[DATA EXCERPT]

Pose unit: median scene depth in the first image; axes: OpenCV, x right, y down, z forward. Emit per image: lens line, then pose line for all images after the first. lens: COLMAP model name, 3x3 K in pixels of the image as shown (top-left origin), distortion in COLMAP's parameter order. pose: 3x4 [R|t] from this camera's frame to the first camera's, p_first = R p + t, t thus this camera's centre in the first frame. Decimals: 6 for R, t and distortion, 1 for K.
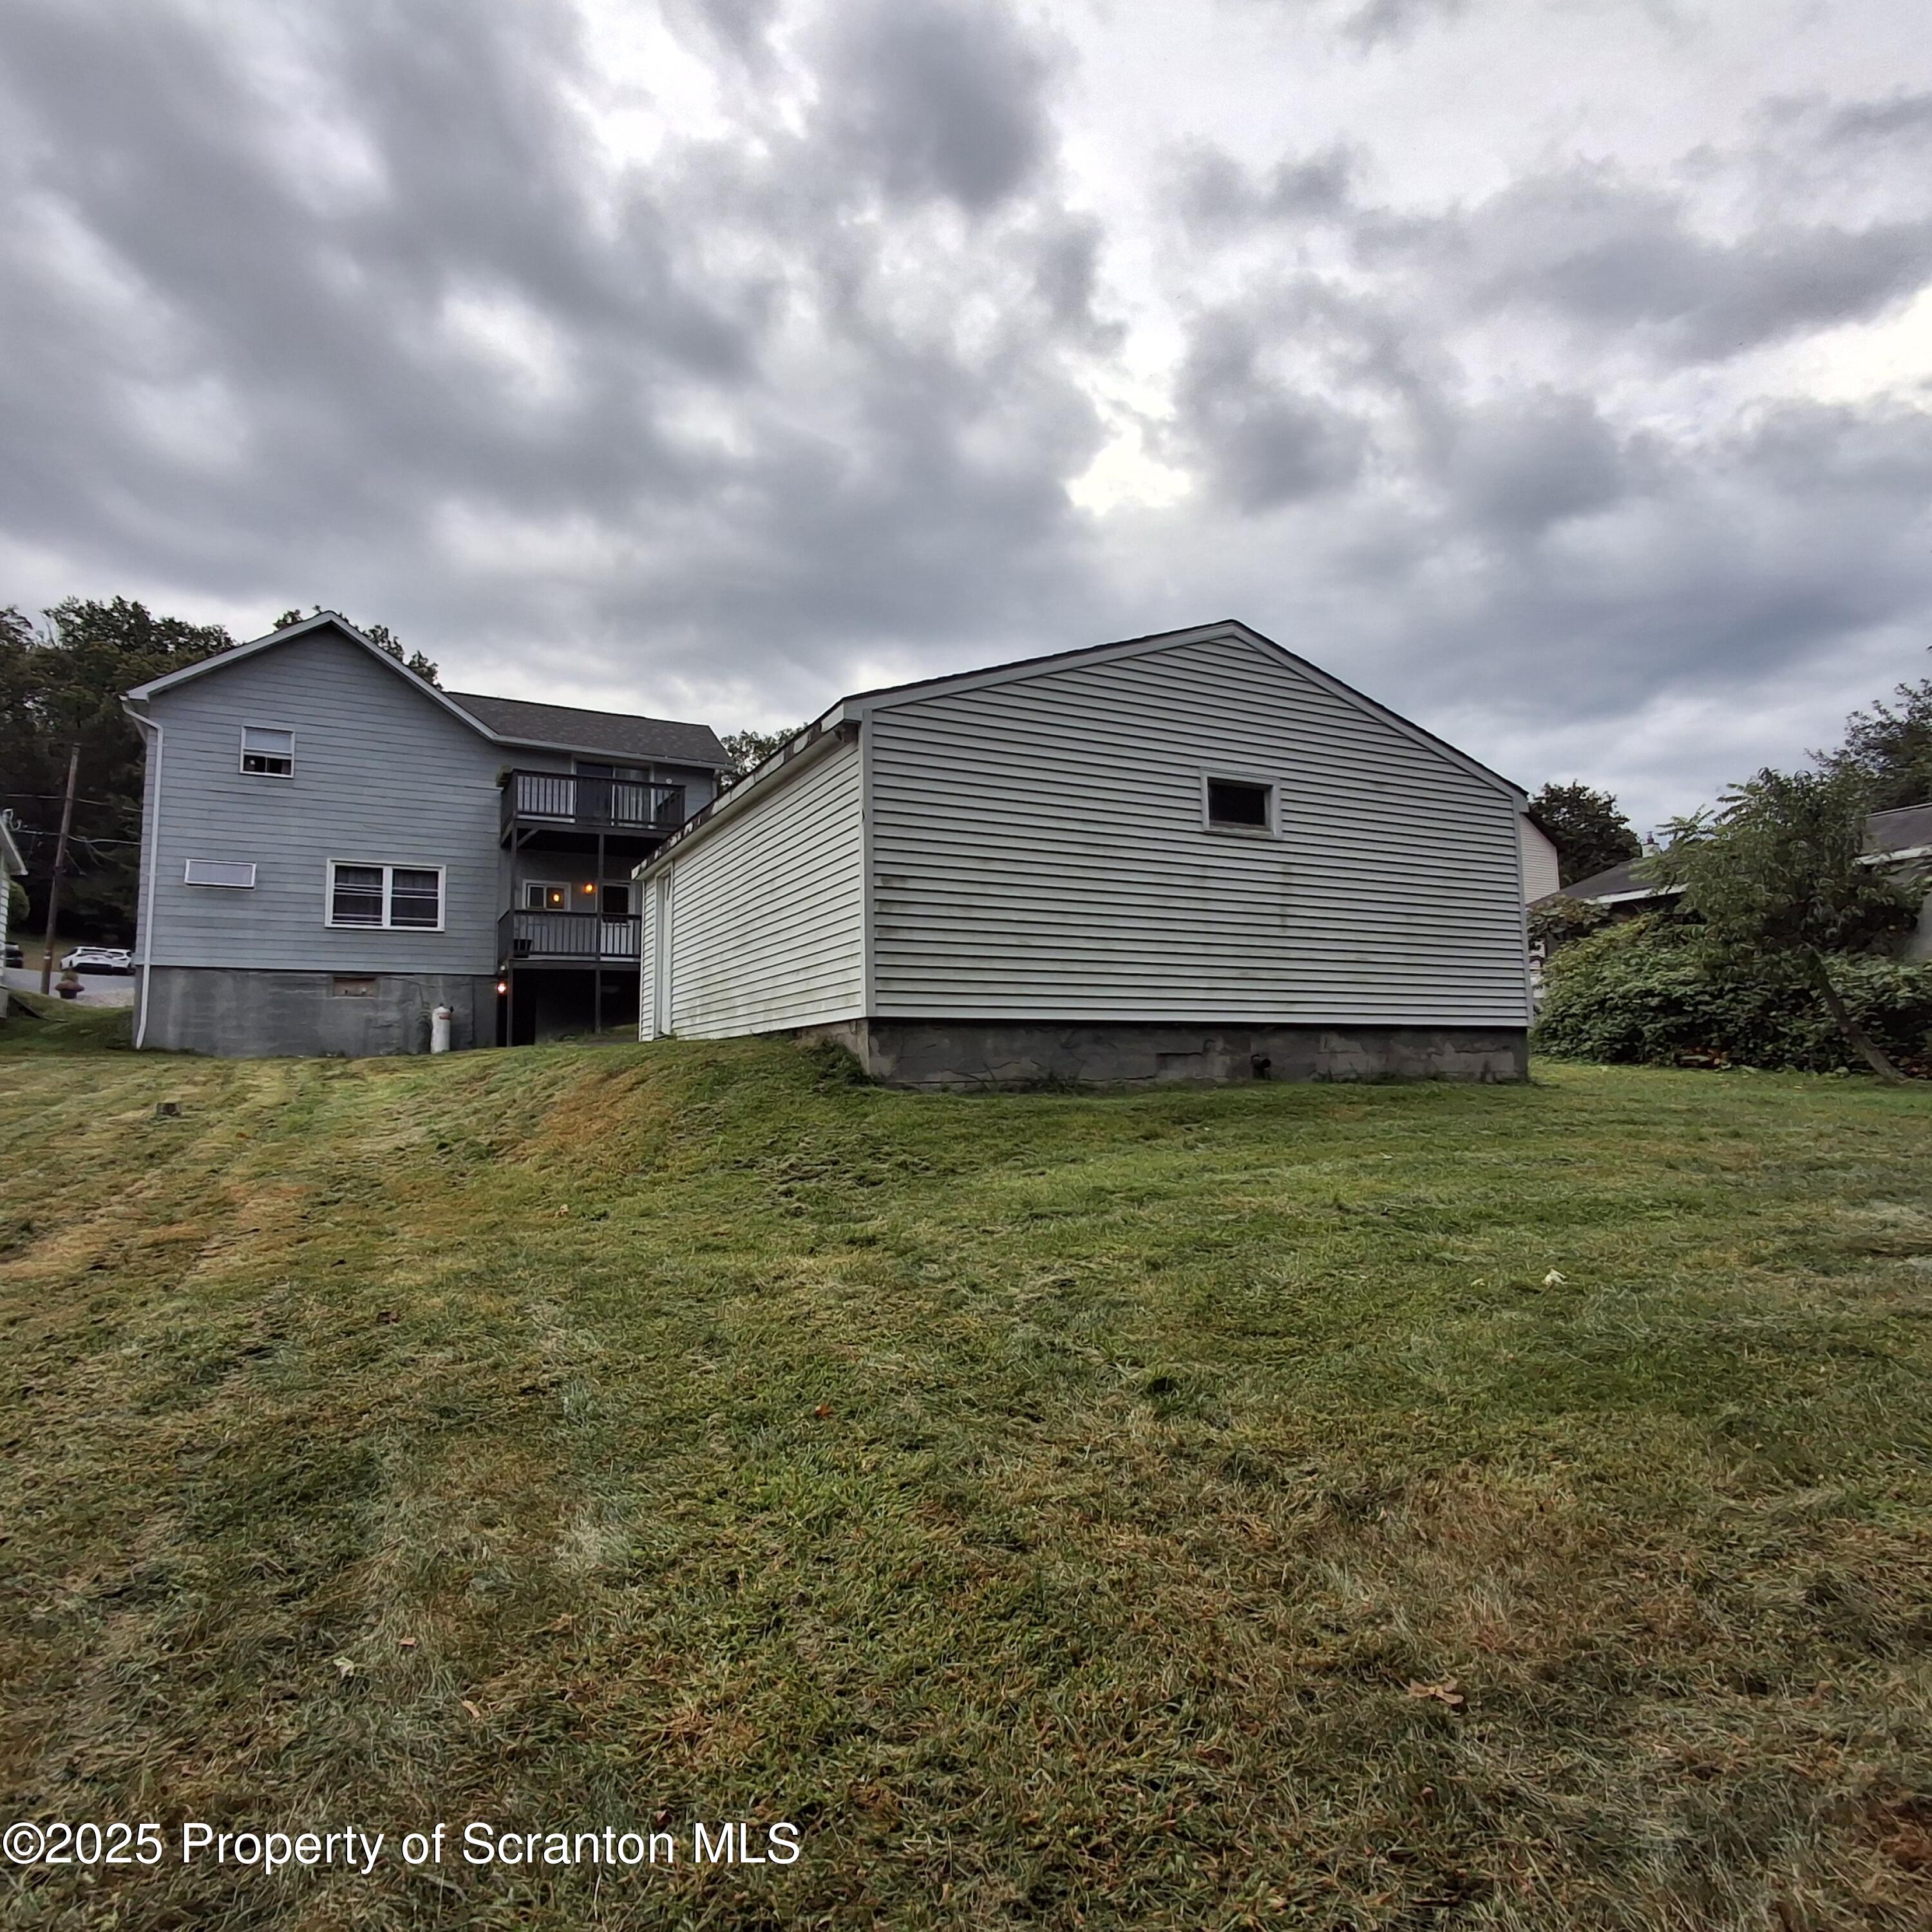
lens RADIAL K [[1162.9, 0, 973.9], [0, 1162.9, 959.2], [0, 0, 1]] dist [-0.006524, 0.007435]
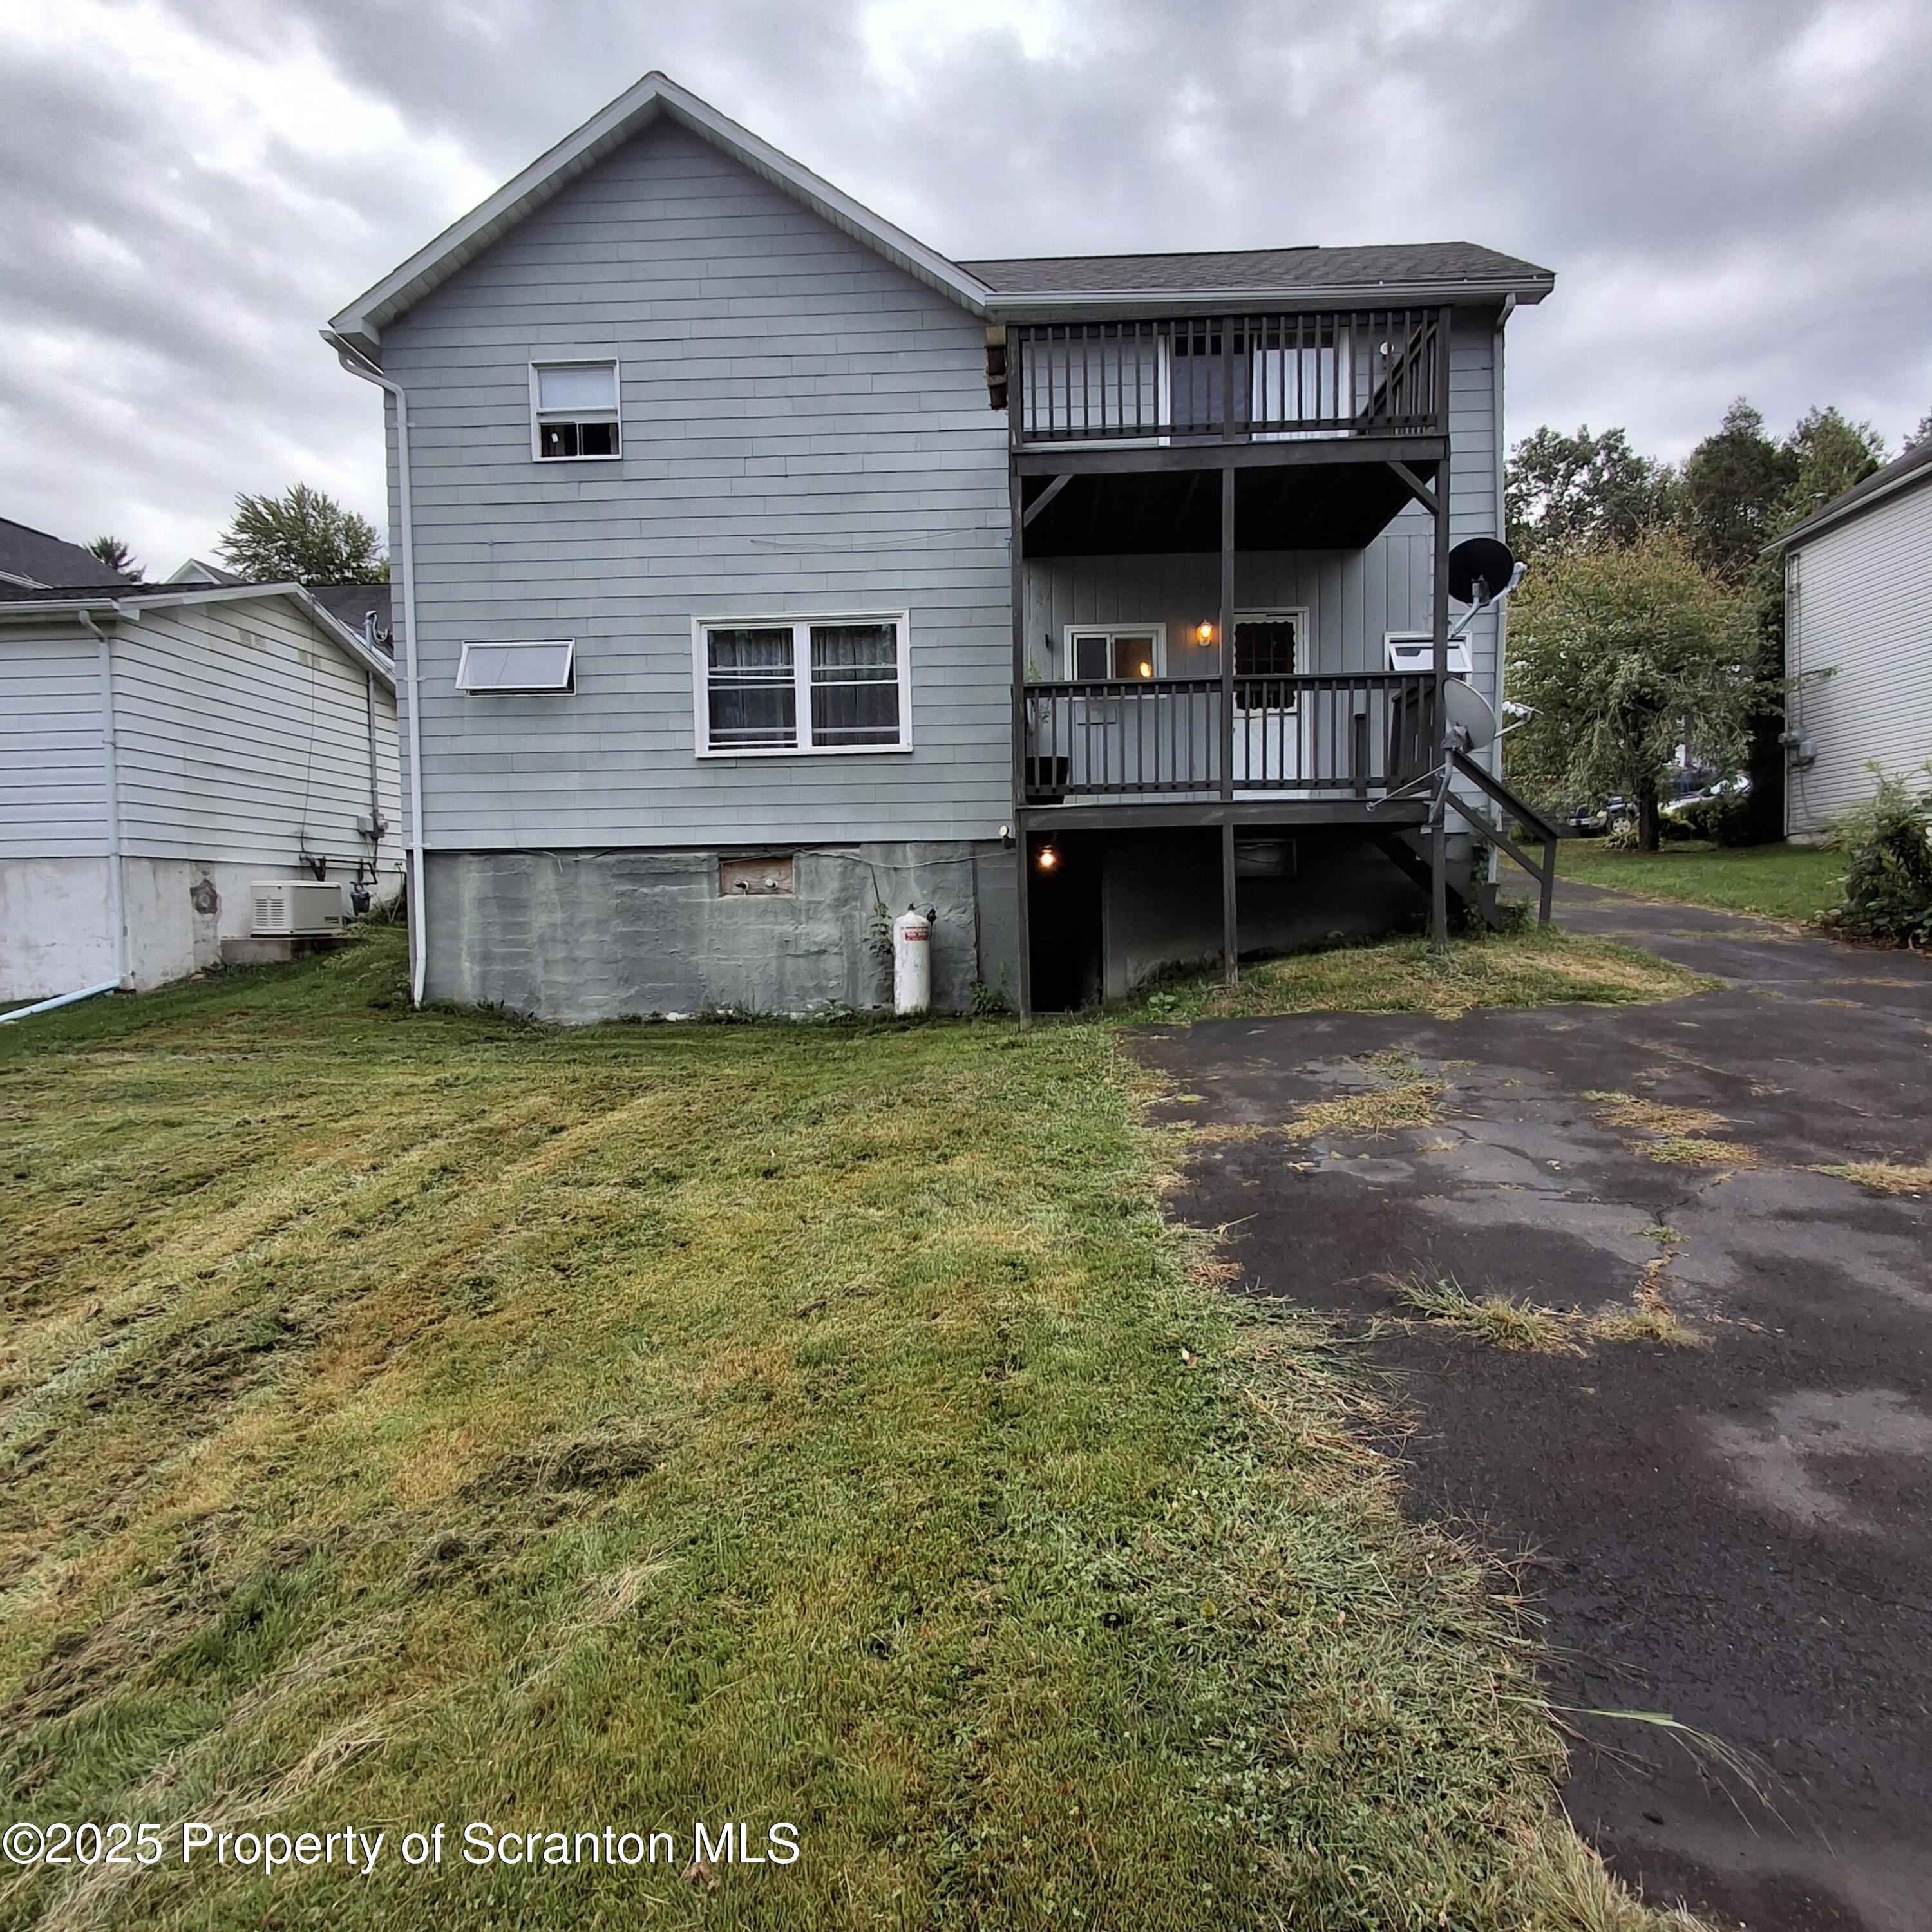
lens RADIAL K [[1162.9, 0, 965.6], [0, 1162.9, 969.7], [0, 0, 1]] dist [-0.006524, 0.007435]
pose [[0.855912, 0.030185, -0.516240, -0.192880], [0.055067, 0.987299, 0.149027, -0.005549], [0.514181, -0.155982, 0.843379, 0.609770]]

[/DATA EXCERPT]

- _TASK_:
Arrange every line of the listing above as a numbered list, skipping blank lines and leaving the pictures out.

- _TASK RESULT_:
1. Pose unit: median scene depth in the first image; axes: OpenCV, x right, y down, z forward. Emit per image: lens line, then pose line for all images after the first. lens: COLMAP model name, 3x3 K in pixels of the image as shown (top-left origin), distortion in COLMAP's parameter order. pose: 3x4 [R|t] from this camera's frame to the first camera's, p_first = R p + t, t thus this camera's centre in the first frame. Decimals: 6 for R, t and distortion, 1 for K.
2. lens RADIAL K [[1162.9, 0, 973.9], [0, 1162.9, 959.2], [0, 0, 1]] dist [-0.006524, 0.007435]
3. lens RADIAL K [[1162.9, 0, 965.6], [0, 1162.9, 969.7], [0, 0, 1]] dist [-0.006524, 0.007435]
4. pose [[0.855912, 0.030185, -0.516240, -0.192880], [0.055067, 0.987299, 0.149027, -0.005549], [0.514181, -0.155982, 0.843379, 0.609770]]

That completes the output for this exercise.